Figure 3 details side-by-side parallels of the unemployment rate (both the U3 and U6 rates) since 2005 as well as the labor force participation rate and employment to population ratio over the same period.
Initial claims for unemployment insurance, which are reported weekly by the Department of Labor, rose by 4,000 to 260,000 in the week ended July 30, and up 31,000 news claims since our last report a month ago. The increase pushed the total above the 250,000 threshold, showing some stress on the labor market. And if they move much higher it will raise a red flag, the Department of Labor said.
“Continuing claims were up 48,000 in the week ended July 23 to 1.416 million. The insured unemployment rate remained at 1% in the week ended July 23. The new data on initial and continuing claims don’t have any implications for the July employment report, as the data are outside the payroll reference period, which is the week that includes the 12th,” Economy.com reported.
Human resources consulting firm Challenger, Gray and Christmas Inc. produces a monthly employment update for the US. It reported that job cuts in July totaled 25,810 a decrease of 20.6% from 32,517 announced the prior month. July’s total is 36.3% higher than the same year-ago period when 18,942 cuts were announced.
July marks the second-highest monthly total all year. It is the third time this year that cuts were higher in 2022 than in the corresponding month a year earlier, the report said.
Year-to-date, employers announced 159,021 cuts, down 31.3% from the 231,603 cuts announced through the same period in 2021. It is the lowest January to July total since Challenger began tracking job cuts in 1993.
It wasn’t all good news though.

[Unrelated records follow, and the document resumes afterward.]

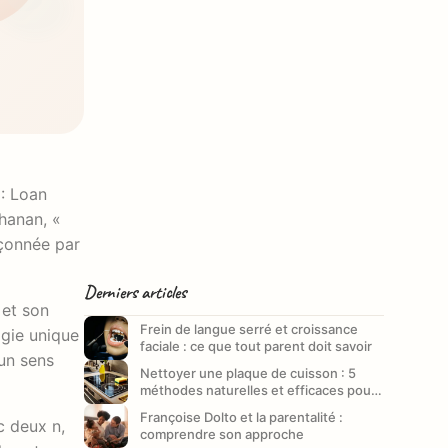
 : Loan
hanan, «
açonnée par
Derniers articles
 et son
Frein de langue serré et croissance
ogie unique
faciale : ce que tout parent doit savoir
un sens
Nettoyer une plaque de cuisson : 5
méthodes naturelles et efficaces pour
un entretien impeccable
Françoise Dolto et la parentalité :
c deux n,
comprendre son approche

The automotive sector leads all industries this year with 25,088 through the first half of the year. July alone saw 9,510 cuts from the sector. The tech sector had the second-highest number of cuts last month with 3,558 for a total of 9,338 this year. Financial firms announced the third-most cuts in July, cutting 2,165 payrolls, for a total of 12,965 for the year.
Job cut levels are currently nowhere near where they were in the 2001 and 2008 recessions, though they may be ticking up. If we’re in a recession, the labor market has yet to feel it, the report said.
Figure 4 shows the four-week moving average of new claims since January 2005, seasonally adjusted. It also shows the total reported job cuts per month, according to Challenger, on a three-month moving average.
Explanation: On the first Friday of each month, the Bureau of Labor Statistics releases the employment data for the previous month. Data is available at www.bls.gov. The BLS reports on the results of two surveys. The Establishment survey reports the actual number employed by industry. The Household survey reports on the unemployment rate, participation rate, earnings, average workweek, the breakout into full-time and part-time workers and lots more details describing the age breakdown of the unemployed, reasons for and duration of unemployment.